Ovy–sapaan Dr dr Dwiana Ocviyanti–menjelaskan,
infeksi virus ini umumnya terjadi pada mereka yang sudah pernah
melakukan hubungan seksual. “HPV didapatkan melalui kontak seksual,”
ujarnya. Selain itu, ada faktor lain yang tidak bisa dipinggirkan,
seperti sering melahirkan, pil KB (kontrasepsi) jangka panjang, infeksi
virus lain (herpes, clamydia, dan HIV), serta merokok.
Kecemasan
akan serangan kanker ini semakin besar karena gaya hidup remaja yang
lebih “berani”. “Sungguh tidak populer mengimbau mereka berhenti
‘pacaran,’” ucapnya. Apalagi, ia menambahkan, mereka sangat permisif
terhadap perihal kontak seksual.
Banyak kasus muda-mudi kisaran
usia sekolah menengah pertama yang sudah melakukan hubungan intim. “Ini
yang memicu kanker leher rahim, disebabkan oleh daya tahan imunitas
organ seksual yang belum cukup siap. Walau pada faktanya banyak orang
tua pada zaman dahulu menikah muda, mereka mempunyai pola seks baik dan
faktor risiko yang sangat minim untuk terinfeksi,” Ovy menjelaskan.
Solusinya
tidak dengan penggunaan kondom karena, menurut Ovy, alat kontrasepsi
ini tidak menghalangi penularan HPV. “Kondom hanya melindungi penis,
tidak sampai pangkal penis,” ujarnya. Ia menyatakan pencegahan primer
paling mujarab adalah stop berhubungan seksual di usia dini dan
berganti-ganti pasangan. “Kemungkinan nol persen bagi perempuan yang
pola hubungan seksualnya ketat. Artinya, ia dan pasangannya sama-sama
baru satu kali melakukan hubungan seksual. Sebaliknya, yang
berkeyakinan free sex sangat besar kemungkinannya terinfeksi virus ini.”
Sebenarnya,
kata Ovy, infeksi HPV itu adalah faktor risiko, bukan penyebab. Sama
seperti merokok. “Merokok itu hanya menurunkan daya tahan sel-sel di
tubuh. Namun, bahayanya, rokok mempermudah sel-sel menjadi ganas,”
paparnya. Diungkapkan Ovy, nikotin atau tar telah terbukti ditemukan
pada cairan serviks. “Zat ini yang mempermudah sel bermutasi,” ujarnya.
Menurut dia, para perokok hanya tinggal menunggu risiko mematikan itu.
Menurut
Ovy, pencegahan primer untuk infeksi HPV sekaligus kanker leher rahim
paling efektif dengan vaksinasi. Sebab, dengan cara ini seorang
perempuan dapat terhindar dari infeksi HPV yang onkogenik–jenis HPV
yang dapat menimbulkan kanker. Dengan vaksinasi, kecil kemungkinan
wanita menderita lesi prakanker atau kanker leher rahim. Apalagi belum
ada obat atau cara terapi yang dapat menghilangkan infeksi HPV dari
lokasi yang terinfeksi. “Sekali terinfeksi, belum ada terapi yang
terbukti dapat menghilangkan infeksi tersebut,” Ovy menegaskan.

Latihan 1:
Tulis ulang bagian teks tentang HPV, mulai dari "ujarnya. Selain itu, ada" dan terus sampai "perihal kontak seksual.".
Latihan 2:
Lanjutkan teks tentang HPV, mulai setelah kalimat terakhirnya.
Daftar yang ada tidak perlu dipakai sama sekali.

Daftar yang Diberikan:
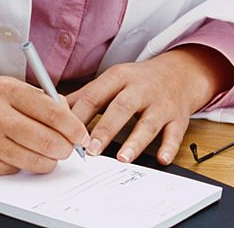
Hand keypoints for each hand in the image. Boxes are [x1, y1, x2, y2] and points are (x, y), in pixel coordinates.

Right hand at [0, 76, 90, 175]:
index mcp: (7, 90)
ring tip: (44, 152)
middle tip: (66, 149)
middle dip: (64, 149)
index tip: (82, 135)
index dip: (73, 127)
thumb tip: (68, 114)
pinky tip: (13, 152)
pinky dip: (20, 164)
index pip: (52, 111)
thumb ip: (35, 99)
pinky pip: (14, 170)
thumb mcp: (4, 87)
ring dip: (46, 160)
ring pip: (35, 160)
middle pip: (47, 141)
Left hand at [66, 45, 233, 165]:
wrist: (179, 73)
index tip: (68, 134)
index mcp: (119, 77)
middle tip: (92, 150)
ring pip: (148, 122)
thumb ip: (86, 95)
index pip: (96, 95)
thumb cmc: (137, 81)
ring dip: (135, 141)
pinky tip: (161, 159)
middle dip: (106, 128)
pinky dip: (169, 147)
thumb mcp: (112, 80)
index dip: (81, 115)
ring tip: (122, 158)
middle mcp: (140, 89)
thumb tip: (54, 105)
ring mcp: (161, 103)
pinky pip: (174, 134)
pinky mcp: (178, 118)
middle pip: (121, 107)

Jawaban Tertulis 1:
ujarnya. Selain itu, ada faktor lain yang tidak bisa dipinggirkan,
seperti sering melahirkan, pil KB (kontrasepsi) jangka panjang, infeksi
virus lain (herpes, clamydia, dan HIV), serta merokok.
Kecemasan
akan serangan kanker ini semakin besar karena gaya hidup remaja yang
lebih “berani”. “Sungguh tidak populer mengimbau mereka berhenti
‘pacaran,’” ucapnya. Apalagi, ia menambahkan, mereka sangat permisif
terhadap perihal kontak seksual.

Jawaban Tertulis 2:
Adapun
pencegahan sekunder, kata Ovy, bila tidak mendapatkan vaksinasi tapi
sudah terinfeksi virus HPV, dengan deteksi dini lesi prakanker sebelum
menjadi kanker, dengan menggunakan metode tes pap smear atau
tes IVA (inspeksi visual dengan aplikasi asam asetat). Keampuhan tes
ini telah terbukti di Inggris. Ketika kaum Hawa mulai mengabaikan tes pap smear,
terjadi kenaikan jumlah kematian karena kanker leher rahim pada tahun
lalu sebanyak 413 orang dari 2006 sebanyak 388 orang. Angka itu
tertinggi sejak 2001. Selain karena jumlah wanita berusia 25-64
meningkat 4,3 persen, mereka yang rajin melakukan pap smear menurun hanya 12,6 persen dari total wanita.
Tahun
ini, setelah kampanye periksa lebih dini dilancarkan, wanita yang
melakoni tes mencapai 66,2 persen, terutama pada wanita di bawah 35
tahun. Program pemeriksaan dini akan disebarluaskan di seantero negeri
hingga akhir 2009. Tim dari Program Pemeriksaan Kanker NHS memprediksi
akan terjadi penurunan 95 persen kematian karena kanker ini dalam jangka
panjang setelah kampanye itu. “Karena itu, jangan abaikan tes pap
smear dan paling telat usia 30 tahunan,” kata Dr Anne Szarewski dari
Lembaga Kanker Inggris seperti yang dikutip dari BBC. HERU TRIYONO
DAFTAR GEJALA
· Perdarahan yang Tidak Normal
- Perdarahan sesudah melakukan hubungan intim.
- Perdarahan abnormal (di luar waktu haid).
- Perdarahan sesudah menopause.
· Kelainan pada Vagina # Keluarnya cairan kekuningan dan berbau.
· Gejala Lain # Sakit atau nyeri pada pinggul.
PENCEGAHAN
· Vaksinasi HPV 16 dan 18 # Sebelum tertular HPV. # Mulai umur 10 tahun (penularan mulai usia 15).
· Kekebalan: Lebih dini, lebih tinggi (2 kali dewasa), lebih lama.
· Tiga kali suntikan # Imunisasi 1 dan 2: jarak 1 bulan. # Imunisasi 3: jarak 5 bulan dari imunisasi 2. # Melindungi terhadap HPV 45, 31, dan 52.